Nigella Lawson does not shy from speaking her mind. In July 2011, which was around when she was labelled the ‘Queen of food porn’ for her flirtatious style of presenting recipes, she had said, “I don’t pay attention to good or bad reviews… they’re corrupting.”
Now, a few years later, her new show, Nigellissima, is ready to go on air in India on TLC this April 15. Having already aired internationally, the show has received some feedback, but not all of it has been positive. Reacting once again to a mixed bag of responses, the celebrity food expert, self-trained chef and author tells us more about her career and undying appetite to do more.
Tell us a bit about Nigellissima. Apart from you, what’s the show’s USP?
Well, it’s not an authoritative or traditional look at Italian food; it’s a personal journey. I went to live in Italy between school and university, and have been there pretty much every year since. The show is a way of looking at how I can bring the Italian spirit and taste into my own kitchen. So it’s slightly about attitude and certain spices, but also about trying to explain how simple and straightforward Italian food can be.
The series and your book, Nigellissima, have received varied responses from critics. How do you handle the criticism?
I’m sure there are many chefs who are full of outrage that I’m doing this. But the point is that real cooking is what takes place in people’s kitchens, at their homes. I love chefs; great chefs understand me, great chefs are are not threatened.
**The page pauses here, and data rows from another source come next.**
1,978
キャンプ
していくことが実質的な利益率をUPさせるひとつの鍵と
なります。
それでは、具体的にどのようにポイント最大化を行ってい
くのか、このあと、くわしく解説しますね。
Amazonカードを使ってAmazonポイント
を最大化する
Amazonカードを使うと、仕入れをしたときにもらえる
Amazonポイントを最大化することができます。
But I can see that those who don’t have the confidence that comes with talent might feel threatened by someone who doesn’t have any qualifications. The point is that if you needed qualifications to go into the kitchen, human beings would have fallen out of the evolutionary loop a long time ago. Cooking is not the preserve of experts and it has no real right to be held ransom by the professionals. I feel that my concerns when I am cooking echo those of my readers or viewers.
What is the fastest Italian dish you can prepare?
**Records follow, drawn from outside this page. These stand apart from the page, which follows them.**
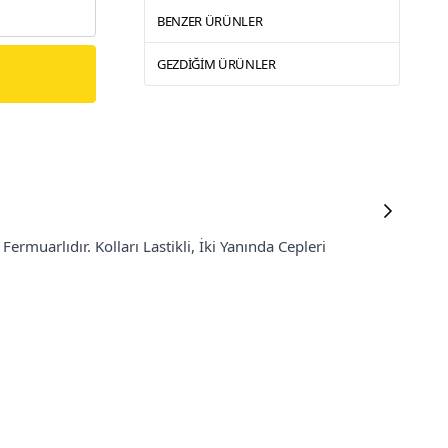
BENZER ÜRÜNLER
GEZDIĞIM ÜRÜNLER
Fermuarlıdır.
Kolları Lastikli, İki Yanında Cepleri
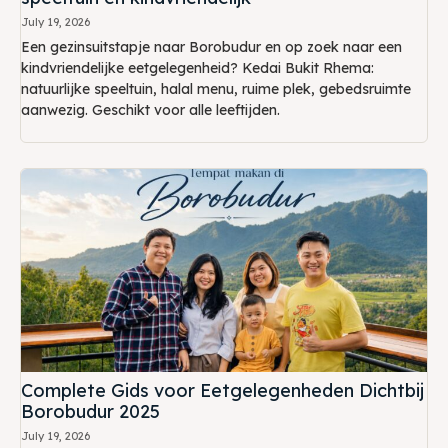
July 19, 2026
Een gezinsuitstapje naar Borobudur en op zoek naar een
kindvriendelijke eetgelegenheid? Kedai Bukit Rhema:
natuurlijke speeltuin, halal menu, ruime plek, gebedsruimte
aanwezig. Geschikt voor alle leeftijden.
Complete Gids voor Eetgelegenheden Dichtbij
Borobudur 2025
July 19, 2026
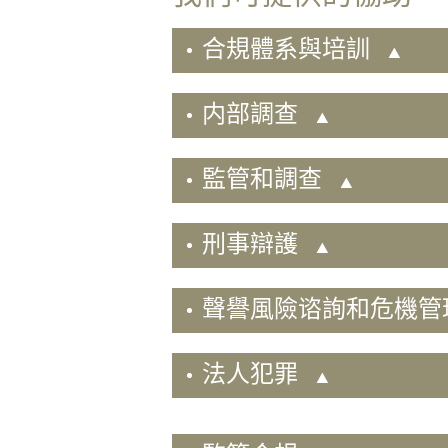
業
及
合規體系與培訓
企
業
内部調查
諮
詢
併
監管和調查
購
建
刑事辯護
築
項
目
聲譽風險谘詢和危機管
公
證
法人犯罪
服
務
勞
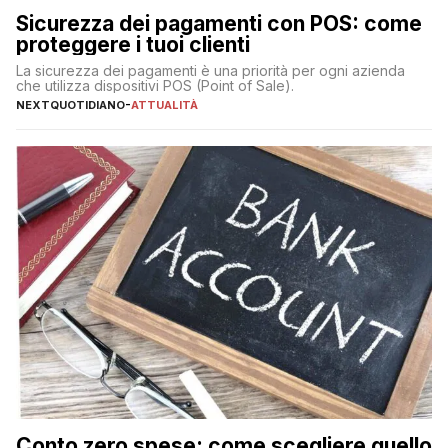
Sicurezza dei pagamenti con POS: come
proteggere i tuoi clienti
La sicurezza dei pagamenti è una priorità per ogni azienda
che utilizza dispositivi POS (Point of Sale).
NEXTQUOTIDIANO
-
ATTUALITÀ
Conto zero spese: come scegliere quello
Chocolate Olive Oil Cake; it is incredibly easy to make. Actually, it doesn’t contain chocolate, it contains cocoa. I created it because a friend, who has Celiac Disease (people suffering from it cannot process gluten), felt very unhappy because he would never be able to eat chocolate cake again. So I used a very light olive oil (you can actually use any not-too-strongly flavoured oil) and ground almonds instead of flour. Even someone who’s never baked before can make it. Eggs in Purgatory is another one of my favourites. I can also never veer too far from roast chicken, so I do Italian Roast Chicken an awful lot.
Do you get to eat Indian cuisine often?
We’re quite lucky because in London particularly, we do have quite a sophisticated array of Indian food. So I do, and actually it does interest me. For example, in the eggs in tomato (read: eggs in purgatory) I told you about, you can easily add a bolder array of Indian spices so that it becomes absolutely delicious.
One-Step No Churn Coffee Ice Cream
“I have a one-step no churn coffee ice-cream, which tastes like the most fantastic gelato in Italy, but is in fact made with condensed milk, cream, coffee liquor and instant espresso powder. It is very un-Italian in how it’s made, but totally Italian in flavour. You don’t need a machine for it. Just stir all these ingredients, whip them together and then put them in a box to freeze. I don’t quite understand; it shouldn’t be that simple, but it is,” says Lawson. Premiering in India on April 15, Nigella Lawson’s Nigellissima will air from Monday to Friday at 10 pm on TLC.